Polana pun merinci, komposisi piutang ini terdiri dari 76 persen maskapai domestik dan 24 persen maskapai asing. Adapun total piutang ini merupakan akumulasi dari tahun 2018 hingga Kuartal II-2023.

Mengacu pada bahan paparan Polana, jumlah piutan ini terus meningkat. Pada tahun 2018 tercatat masih Rp819 miliar, piutang ini pun meningkat hingga menjadi Rp1,52 triliun di kuartal III-2023 ini.

“Kami membagi piutang dari yang lebih besar dari 1 tahun dan lebih kecil dari 1 tahun,” jelasnya.

Pola mengungkap hampir semua maskapai atau airlines domestik memiliki tunggakan alias utang kepada AirNav. Namun, kata dia, piutang itu sudah ada yang direstrukturisasi.

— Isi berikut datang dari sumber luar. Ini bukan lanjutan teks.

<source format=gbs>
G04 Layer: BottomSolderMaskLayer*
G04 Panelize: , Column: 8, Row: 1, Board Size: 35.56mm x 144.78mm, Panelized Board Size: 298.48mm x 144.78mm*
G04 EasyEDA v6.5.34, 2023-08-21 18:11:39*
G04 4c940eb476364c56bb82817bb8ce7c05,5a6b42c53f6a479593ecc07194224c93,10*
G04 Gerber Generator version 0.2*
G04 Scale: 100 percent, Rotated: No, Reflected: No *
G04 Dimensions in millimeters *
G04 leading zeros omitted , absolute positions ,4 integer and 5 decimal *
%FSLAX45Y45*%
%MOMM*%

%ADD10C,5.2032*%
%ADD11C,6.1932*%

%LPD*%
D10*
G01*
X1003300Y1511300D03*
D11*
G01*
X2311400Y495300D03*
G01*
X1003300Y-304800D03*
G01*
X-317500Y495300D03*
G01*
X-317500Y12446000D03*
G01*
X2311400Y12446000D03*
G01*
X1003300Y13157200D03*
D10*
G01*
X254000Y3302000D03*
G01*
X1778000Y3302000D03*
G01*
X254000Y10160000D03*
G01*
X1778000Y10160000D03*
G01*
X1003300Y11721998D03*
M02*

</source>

“Garuda sudah direstrukturisasi berdasarkan PKPU, Citilink juga ada yang restrukturisasi, dan tidak. Lion Group juga ada Lion, Batik, Wings juga ada piutang. Hampir semua airlines Indonesia. Air Asia, Sriwijaya, Super Air Jet sama Susi Air,” ucapnya.

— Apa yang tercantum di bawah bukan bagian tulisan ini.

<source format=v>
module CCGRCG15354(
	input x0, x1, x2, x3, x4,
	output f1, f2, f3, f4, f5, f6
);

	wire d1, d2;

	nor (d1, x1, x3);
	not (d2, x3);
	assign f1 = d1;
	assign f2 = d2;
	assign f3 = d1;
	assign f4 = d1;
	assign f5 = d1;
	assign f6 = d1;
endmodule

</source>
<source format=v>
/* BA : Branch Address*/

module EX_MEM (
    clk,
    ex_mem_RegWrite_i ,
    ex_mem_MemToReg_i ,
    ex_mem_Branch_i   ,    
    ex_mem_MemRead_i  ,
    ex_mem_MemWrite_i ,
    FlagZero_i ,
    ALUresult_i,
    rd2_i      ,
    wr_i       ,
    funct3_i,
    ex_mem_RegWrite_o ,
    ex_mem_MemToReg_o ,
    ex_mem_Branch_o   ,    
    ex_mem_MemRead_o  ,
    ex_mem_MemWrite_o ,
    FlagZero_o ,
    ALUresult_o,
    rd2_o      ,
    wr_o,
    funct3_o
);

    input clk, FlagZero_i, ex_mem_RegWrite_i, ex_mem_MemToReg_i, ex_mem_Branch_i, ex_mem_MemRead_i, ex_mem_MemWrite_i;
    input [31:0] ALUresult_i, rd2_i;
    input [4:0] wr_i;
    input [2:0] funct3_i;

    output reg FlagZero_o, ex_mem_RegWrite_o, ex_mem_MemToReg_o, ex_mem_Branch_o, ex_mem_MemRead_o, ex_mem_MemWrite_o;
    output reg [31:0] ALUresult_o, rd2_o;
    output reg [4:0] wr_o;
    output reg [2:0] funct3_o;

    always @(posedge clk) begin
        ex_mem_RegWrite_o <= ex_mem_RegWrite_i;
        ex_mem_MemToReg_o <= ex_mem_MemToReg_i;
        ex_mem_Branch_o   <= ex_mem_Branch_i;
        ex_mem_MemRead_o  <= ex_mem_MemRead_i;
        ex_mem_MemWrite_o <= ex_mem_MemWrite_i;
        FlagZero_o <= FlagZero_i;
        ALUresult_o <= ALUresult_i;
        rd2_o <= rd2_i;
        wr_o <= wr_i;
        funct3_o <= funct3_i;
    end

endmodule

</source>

Selain maskapai domestik, kata Polana, ada juga sejumlah maskapai asing yang masih memiliki utang kepada AirNav. Namun, kata Polana, rata-rata maskapai ini sudah berhenti beroperasi.

“Misalnya ada Indonesia AirAsia Extra, Tigerair, Orient Thai Airlines, Air Born Indonesia, Air Cargo Global, ada 16 (maskpai),” jelasnya.

Meski begitu, Polana menekankan pihaknya terus menagih kewajiban para maskapai tersebut. Kata dia, AirNav juga melibatkan Kejaksaan Agung.

“Mereka masih kita tagih, masih ditagih. Kerja sama atau memohon dukungan Kejaksaan Agung untuk menyelesaikan piutang maskapai,” tuturnya.